The reserved portion limits the application of deceased’s will by reserving a portion of the estate to certain categories of heirs, called ‘mandatory heirs’ (‘héritiers réservataires’).

While settling the estate, gifts made by the deceased will be taken into account in two situations:
1) Where there exists at least two heirs and one of them has received a gift; and
2) Where the deceased leaves at least one mandatory heir (‘héritier réservataire’).

Multiple forms of gifts exist such as notarial, disguised, indirect and manual gifts.

Depending on his or her status, the surviving spouse possesses different rights in estate inheritances.

The commencement of an estate results in the commencement of an estate indivision that only terminates once the estate has been distributed.

Transfers for no consideration (‘mutations à titre gratuites’) can be divided into two categories: transfers by death (legal or testamentary inheritances) and inter vivos transfers (direct or indirect, shared (‘donations-partage’) or manual gifts).

Each share in the estate is subject to death duties. The heirs are jointly liable for the payment of these taxes (Art. 1709 of the French Civil Code).

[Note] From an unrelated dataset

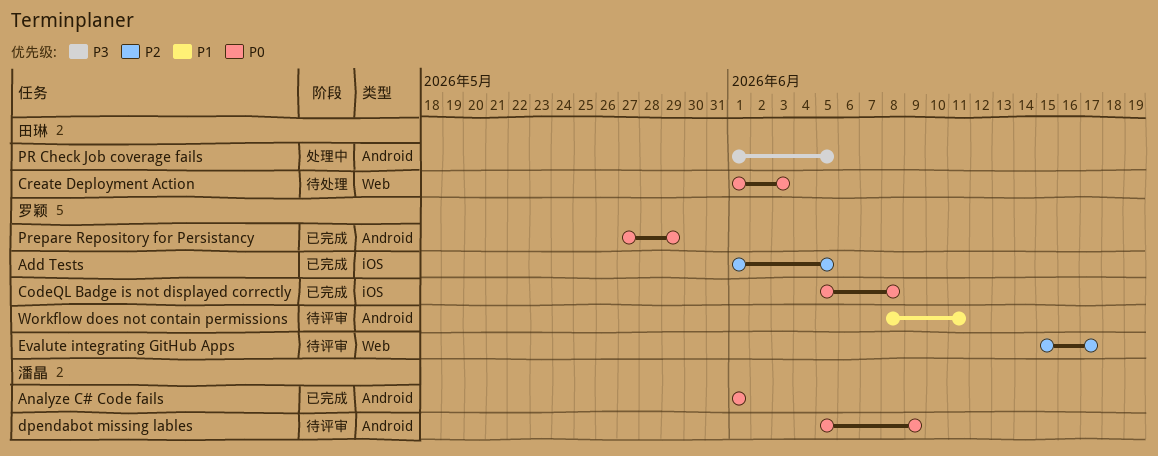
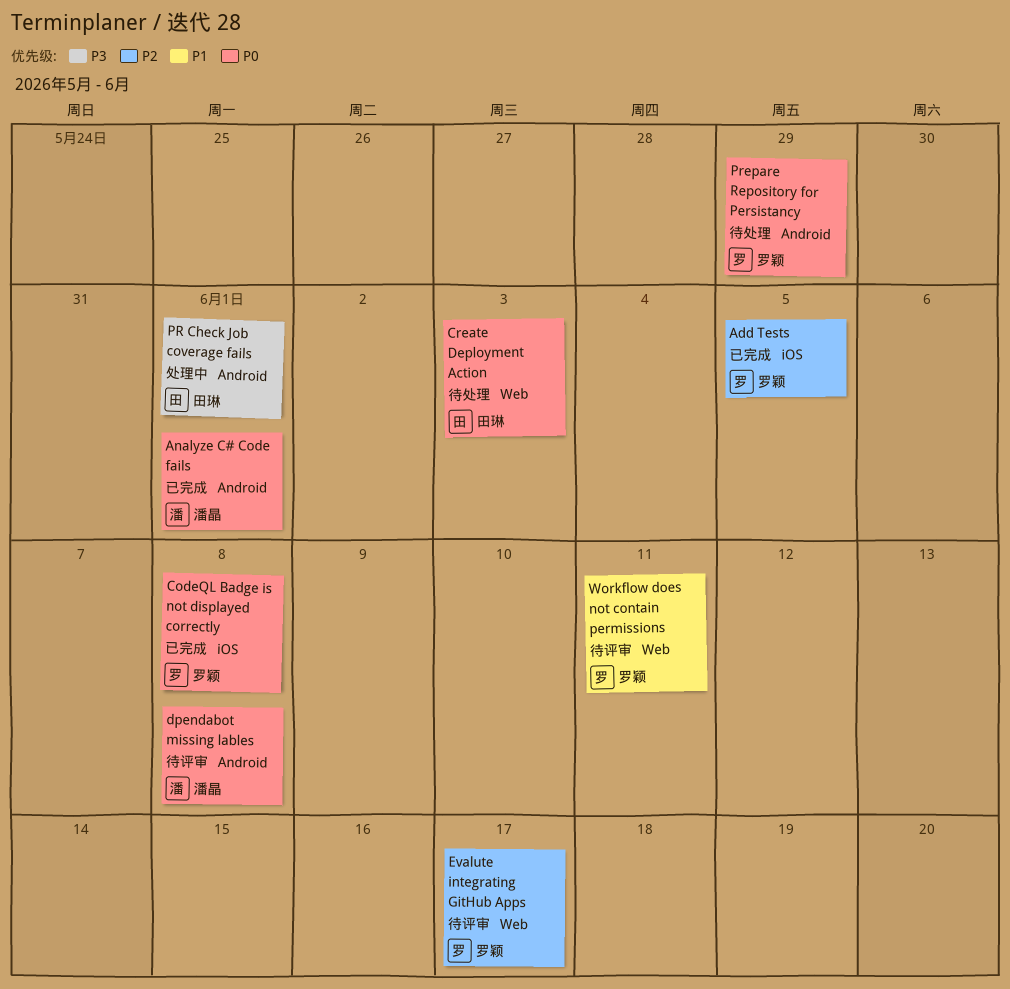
dpendabot missing lables, due: Jun 9 -> Jun 8
PR Check Job coverage fails, due: Jun 5 -> Jun 1
Prepare Repository for Persistancy, status: 已完成 -> 待处理
Workflow does not contain permissions, label: Android -> Web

The estate declaration is mandatory for any heir, legatee (‘légataire’), donee (‘donataire’), guardian (‘tuteur’) or trustee (‘curateur’) (Art. 800 of the French General Tax Code). It can be completed without assistance from a solicitor as the latter is not required.

A will can take various different forms, such as wills by public instrument (‘testament authentique’), holographic wills (‘testament holographe’), international wills and secret wills (‘testament mystique’).

Testamentary revocation is covered by general law. The revocation principle is stated in Art. 895 of the French Civil Code. A will can therefore be freely revoked by its testator, such right being discretionary and cannot be considered to be unreasonable.